> **AIM OF THE EXERCISE**
Reproduce every row below, swapping each occurrence of "pie chart" for "donut chart" and keeping everything else the same.

*** Opening of MATERIAL PROVIDED ***

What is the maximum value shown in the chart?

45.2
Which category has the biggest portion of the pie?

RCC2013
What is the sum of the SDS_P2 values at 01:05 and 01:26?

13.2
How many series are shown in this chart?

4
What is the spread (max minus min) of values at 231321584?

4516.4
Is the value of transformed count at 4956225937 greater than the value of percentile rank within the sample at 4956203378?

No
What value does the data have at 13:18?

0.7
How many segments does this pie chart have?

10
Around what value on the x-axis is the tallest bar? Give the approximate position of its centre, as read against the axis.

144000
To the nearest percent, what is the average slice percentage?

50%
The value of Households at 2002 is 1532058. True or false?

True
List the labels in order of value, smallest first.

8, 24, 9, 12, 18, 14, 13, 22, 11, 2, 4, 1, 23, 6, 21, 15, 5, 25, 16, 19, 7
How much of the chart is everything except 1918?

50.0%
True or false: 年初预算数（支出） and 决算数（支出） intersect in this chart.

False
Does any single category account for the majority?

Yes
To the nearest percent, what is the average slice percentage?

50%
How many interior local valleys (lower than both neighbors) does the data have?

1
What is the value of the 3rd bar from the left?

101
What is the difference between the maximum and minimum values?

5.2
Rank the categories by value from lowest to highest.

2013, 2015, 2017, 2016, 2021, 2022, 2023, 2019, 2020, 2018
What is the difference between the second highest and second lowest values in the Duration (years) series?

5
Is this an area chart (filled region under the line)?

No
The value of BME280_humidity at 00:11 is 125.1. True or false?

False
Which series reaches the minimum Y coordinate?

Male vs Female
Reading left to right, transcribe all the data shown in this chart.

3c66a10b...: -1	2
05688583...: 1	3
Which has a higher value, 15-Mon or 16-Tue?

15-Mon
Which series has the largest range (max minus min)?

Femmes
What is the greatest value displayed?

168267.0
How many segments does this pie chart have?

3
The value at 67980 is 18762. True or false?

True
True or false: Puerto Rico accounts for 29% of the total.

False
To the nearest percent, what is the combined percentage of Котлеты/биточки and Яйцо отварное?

*** Close of MATERIAL PROVIDED ***

> **ANSWER BOX**
What is the maximum value shown in the chart?

45.2
Which category has the biggest portion of the pie?

RCC2013
What is the sum of the SDS_P2 values at 01:05 and 01:26?

13.2
How many series are shown in this chart?

4
What is the spread (max minus min) of values at 231321584?

4516.4
Is the value of transformed count at 4956225937 greater than the value of percentile rank within the sample at 4956203378?

No
What value does the data have at 13:18?

0.7
How many segments does this donut chart have?

10
Around what value on the x-axis is the tallest bar? Give the approximate position of its centre, as read against the axis.

144000
To the nearest percent, what is the average slice percentage?

50%
The value of Households at 2002 is 1532058. True or false?

True
List the labels in order of value, smallest first.

8, 24, 9, 12, 18, 14, 13, 22, 11, 2, 4, 1, 23, 6, 21, 15, 5, 25, 16, 19, 7
How much of the chart is everything except 1918?

50.0%
True or false: 年初预算数（支出） and 决算数（支出） intersect in this chart.

False
Does any single category account for the majority?

Yes
To the nearest percent, what is the average slice percentage?

50%
How many interior local valleys (lower than both neighbors) does the data have?

1
What is the value of the 3rd bar from the left?

101
What is the difference between the maximum and minimum values?

5.2
Rank the categories by value from lowest to highest.

2013, 2015, 2017, 2016, 2021, 2022, 2023, 2019, 2020, 2018
What is the difference between the second highest and second lowest values in the Duration (years) series?

5
Is this an area chart (filled region under the line)?

No
The value of BME280_humidity at 00:11 is 125.1. True or false?

False
Which series reaches the minimum Y coordinate?

Male vs Female
Reading left to right, transcribe all the data shown in this chart.

3c66a10b...: -1	2
05688583...: 1	3
Which has a higher value, 15-Mon or 16-Tue?

15-Mon
Which series has the largest range (max minus min)?

Femmes
What is the greatest value displayed?

168267.0
How many segments does this donut chart have?

3
The value at 67980 is 18762. True or false?

True
True or false: Puerto Rico accounts for 29% of the total.

False
To the nearest percent, what is the combined percentage of Котлеты/биточки and Яйцо отварное?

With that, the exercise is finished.